• [Instructions for the task]: Which lines of the records contain the word "mongolchamber"? Show each of them.

• [Data extract]:
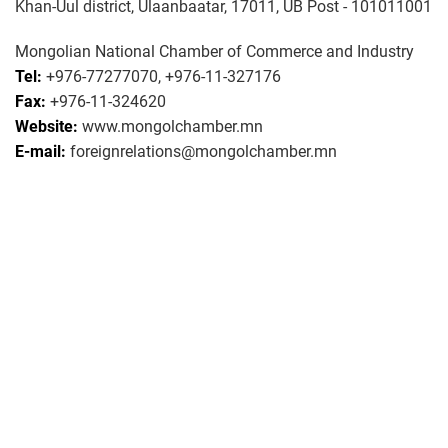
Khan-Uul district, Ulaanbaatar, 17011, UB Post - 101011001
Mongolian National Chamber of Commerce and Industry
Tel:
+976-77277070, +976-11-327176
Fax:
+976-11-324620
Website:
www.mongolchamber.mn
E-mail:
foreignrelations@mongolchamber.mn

==

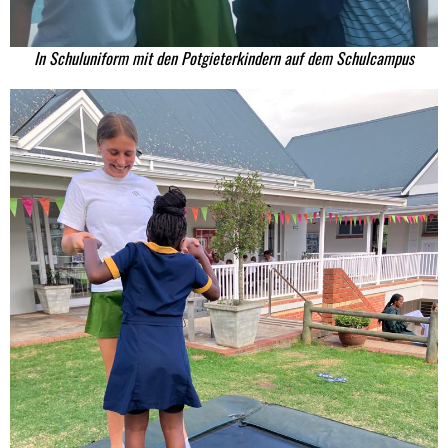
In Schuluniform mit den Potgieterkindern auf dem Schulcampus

• [Your solution]:
www.mongolchamber.mn
foreignrelations@mongolchamber.mn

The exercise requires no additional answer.